The British Columbia Securities Commission (BCSC) has granted Ponderous Panda Capital Corp. (the Filer) an exemption from the requirement that audited financial statements must be accompanied by an auditor’s report expressing an unmodified opinion. This exemption pertains to the financial statements of the business acquired by the Filer for the year ended December 31, 2019, under section 3.3 of National Instrument 52-107 Acceptable Accounting Principles and Auditing Standards (NI 52-107).
The exemption was sought because the Filer’s auditor, PricewaterhouseCoopers LLP, could not verify the opening inventory quantities of the acquired business as of January 1, 2019, and therefore issued a modified opinion.
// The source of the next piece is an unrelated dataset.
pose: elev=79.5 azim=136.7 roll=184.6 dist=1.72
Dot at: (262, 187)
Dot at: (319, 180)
However, the auditor was able to obtain sufficient evidence for the inventory balances as of December 31, 2019.
The Filer, a capital pool company listed on the TSX Venture Exchange, is in the process of a business combination with Wildpack Beverage Alberta Inc. (the Target), which will result in the Target becoming a subsidiary of the Filer. The Target, a non-reporting issuer, was previously a holding company with minimal operations until it acquired significant assets and liabilities of two operating entities in June 2020.
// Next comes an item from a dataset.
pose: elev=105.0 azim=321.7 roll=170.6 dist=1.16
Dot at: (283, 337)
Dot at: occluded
The exemption is conditional upon the Filer filing the required financial statements with the Filing Statement and the Resulting Issuer filing the financial statements within the prescribed period under section 4.10(2) of National Instrument 51-102 Continuous Disclosure Obligations (NI 51-102). The only modification in the auditor’s report must be related to the opening inventory (the Inventory Modification).
The decision is based on the understanding that the exemption meets the test set out in the securities legislation and is consistent with the guidance provided in paragraph 5.8(2) of Companion Policy 41-101CP to National Instrument 41-101 General Prospectus Requirements, which allows for qualified opinions on opening inventory under certain conditions.